The incidentally detected solitary kidney is important to document but does not alter acute ED management. Most solitary kidneys identified incidentally in emergency imaging are congenital^1-3 (unilateral renal agenesis or multicystic dysplastic kidney) or acquired (post-nephrectomy for tumor, trauma, or severe infection). Congenital solitary kidney accounts for the majority of incidental cases, often presenting with compensatory hypertrophy of the remaining kidney, as seen here.

Solitary kidney is associated with an increased long-term risk of CKD and hypertension, with some studies demonstrating >3-fold increased risk compared to individuals with two kidneys. The risk is highest in patients with vesicoureteral reflux or ureteropelvic junction obstruction, which occur in 17–48 percent of congenital cases. Cross-sectional imaging^4-5 is generally sufficient for identifying and characterizing a solitary kidney; additional imaging (e.g., nuclear scintigraphy) is rarely required unless ectopic tissue or uncertain anatomy is suspected.

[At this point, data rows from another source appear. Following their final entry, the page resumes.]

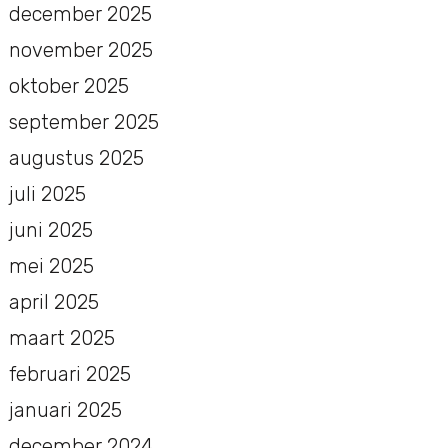
december 2025
november 2025
oktober 2025
september 2025
augustus 2025
juli 2025
juni 2025
mei 2025
april 2025
maart 2025
februari 2025
januari 2025
december 2024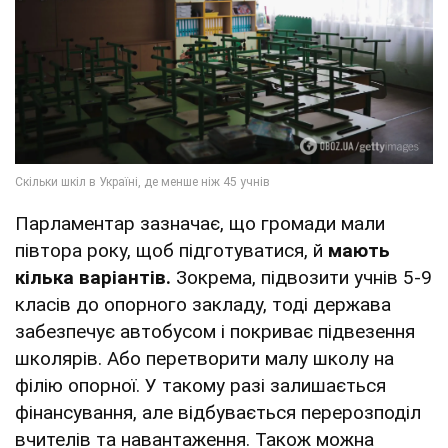
Парламентар зазначає, що громади мали
півтора року, щоб підготуватися, й
мають
кілька варіантів.
Зокрема, підвозити учнів 5-9
класів до опорного закладу, тоді держава
забезпечує автобусом і покриває підвезення
школярів. Або перетворити малу школу на
філію опорної. У такому разі залишається
фінансування, але відбувається перерозподіл
вчителів та навантаження. Також можна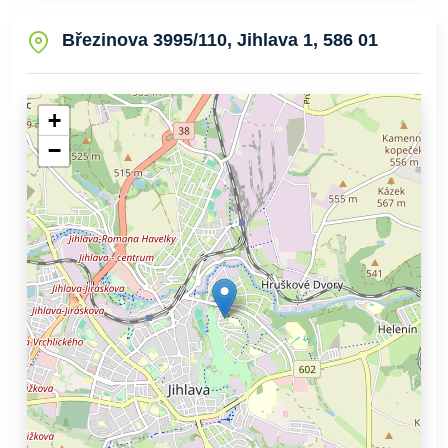
Březinova 3995/110, Jihlava 1, 586 01
+
−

ED disposition: home with Gynecology and Nephrology follow-up

References

Kim S, Chang Y, Lee YR, et al. Solitary Kidney and Risk of Chronic Kidney Disease. Eur J Epidemiol. 2019;34(9):879-888.
Westland R, Schreuder MF, van Goudoever JB, et al. Clinical Implications of the Solitary Functioning Kidney. CJASN. 2014;9(5):978-986.
Urisarri A, Gil M, Mandiá N, et al. Risk Factors for CKD in Congenital Solitary Kidney. Medicine. 2018;97(32):e11819.
Krill A, Cubillos J, Gitlin J, Palmer LS. Abdominopelvic Ultrasound as a Diagnostic Tool for Solitary Kidney. J Urol. 2012;187:2201-2204.
Grabnar J, Rus RR. Is Renal Scintigraphy Necessary in Diagnosis of Congenital Solitary Kidney? Pediatr Surg Int. 2019;35:729-735.